DecisionProConWhen to Use
LinearizableCorrect, no stale readsHigh latency, CP (blocks on partition)Locks, unique constraints, elections
CausalPreserves causality, availableWeaker than linearSocial feeds, collaborative docs
EventualHighest availability/perfNo ordering guaranteeAnalytics, caches, non-critical
RaftUnderstandable, widely implementedLeader bottleneckStrongly consistent distributed state
PaxosProven correct, variants optimizedComplex, hard to implementFoundation for Raft/Zab
2PCAtomic across nodesBlocking on coordinator failureCross-DB atomic commit

Red Flags

❌ Assuming you can have CAP “all three” (you can’t during partitions)
❌ Using linearizability everywhere (very expensive; often overkill)
❌ Implementing Paxos/Raft yourself (use ZooKeeper/etcd instead)
❌ 2PC coordinator with no failover plan (SPOF → blocking)
❌ Confusing CAP “consistency” with ACID “consistency” (different things!)

Green Flags

✅ Identify what consistency model each operation actually needs
✅ Use causal consistency where linearizability isn’t required
✅ Use etcd/ZooKeeper for distributed locks and leader election
✅ Understand which systems are CP vs AP for your use case
✅ Know the PACELC trade-off: even without partitions, strong consistency costs latency

Modern Additions (2026)

Raft dominance:
├─ etcd (Kubernetes), CockroachDB, TiDB, YugabyteDB all use Raft
├─ Kafka KRaft: eliminated ZooKeeper dependency (Kafka 3.3+)
└─ Raft now has decades of production hardening

Flexible Paxos:
├─ Read and write quorums can be different sizes (w + r > n still required)
├─ Optimizes for specific read/write ratios
└─ Used in some geo-distributed systems

Consensus for cloud coordination:
├─ AWS DynamoDB Global Tables: multi-region replication with conflict resolution
├─ Google Cloud Spanner: external consistency globally
└─ CockroachDB Serverless: managed consensus at global scale

Interview Response Templates

When Asked About CAP Theorem

“CAP says that during a network partition, you can’t have both perfect availability and linearizable consistency. But this is specific to partition scenarios — normally you have both. It’s really a choice between CP (refuse requests to stay consistent, like ZooKeeper) and AP (serve possibly stale data to stay available, like Cassandra). In practice the PACELC theorem is more useful: it also captures the latency-consistency trade-off even without partitions.”

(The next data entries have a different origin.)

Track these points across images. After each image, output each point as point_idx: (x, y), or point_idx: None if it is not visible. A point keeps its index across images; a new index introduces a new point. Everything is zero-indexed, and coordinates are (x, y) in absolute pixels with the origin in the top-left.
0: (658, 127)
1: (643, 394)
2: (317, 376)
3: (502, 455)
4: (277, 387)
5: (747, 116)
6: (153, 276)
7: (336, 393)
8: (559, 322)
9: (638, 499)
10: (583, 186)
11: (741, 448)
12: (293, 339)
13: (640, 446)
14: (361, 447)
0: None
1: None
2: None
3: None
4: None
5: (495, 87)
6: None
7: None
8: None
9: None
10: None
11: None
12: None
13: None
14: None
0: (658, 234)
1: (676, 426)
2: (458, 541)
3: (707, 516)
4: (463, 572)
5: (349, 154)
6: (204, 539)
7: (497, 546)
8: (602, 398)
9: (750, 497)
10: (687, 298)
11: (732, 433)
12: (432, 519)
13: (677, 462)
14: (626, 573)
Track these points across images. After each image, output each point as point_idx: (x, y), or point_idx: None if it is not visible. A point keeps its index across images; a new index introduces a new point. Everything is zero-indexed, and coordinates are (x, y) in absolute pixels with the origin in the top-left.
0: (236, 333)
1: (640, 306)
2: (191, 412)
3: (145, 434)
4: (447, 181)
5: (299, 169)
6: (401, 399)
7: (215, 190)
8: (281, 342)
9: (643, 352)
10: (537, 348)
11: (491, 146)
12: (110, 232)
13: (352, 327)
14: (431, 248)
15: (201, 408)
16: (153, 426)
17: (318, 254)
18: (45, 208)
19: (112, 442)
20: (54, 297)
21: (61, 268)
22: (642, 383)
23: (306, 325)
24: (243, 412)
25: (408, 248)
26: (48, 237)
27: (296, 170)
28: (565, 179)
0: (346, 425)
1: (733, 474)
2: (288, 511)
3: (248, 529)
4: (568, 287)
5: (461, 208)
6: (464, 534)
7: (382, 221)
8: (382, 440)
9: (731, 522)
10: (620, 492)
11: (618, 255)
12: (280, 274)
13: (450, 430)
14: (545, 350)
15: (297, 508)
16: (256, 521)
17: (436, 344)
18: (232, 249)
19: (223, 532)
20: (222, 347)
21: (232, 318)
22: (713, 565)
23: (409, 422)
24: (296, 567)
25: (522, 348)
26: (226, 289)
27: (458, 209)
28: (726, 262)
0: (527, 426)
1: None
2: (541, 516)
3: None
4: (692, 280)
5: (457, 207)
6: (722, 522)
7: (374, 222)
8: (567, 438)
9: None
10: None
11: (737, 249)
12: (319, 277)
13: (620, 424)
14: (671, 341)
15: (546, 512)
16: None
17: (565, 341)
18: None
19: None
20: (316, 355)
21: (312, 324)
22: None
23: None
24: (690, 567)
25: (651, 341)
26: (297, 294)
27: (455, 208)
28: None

When Asked About Consensus

“Consensus is fundamental — it underlies leader election, distributed locks, atomic commit, and total order broadcast. Raft is the standard implementation today: a leader accepts all writes, replicates to followers, and commits once a majority acknowledge. Once you have total order broadcast (all nodes see all messages in the same order), you can build almost any coordination primitive. Use etcd or ZooKeeper rather than implementing Raft yourself.”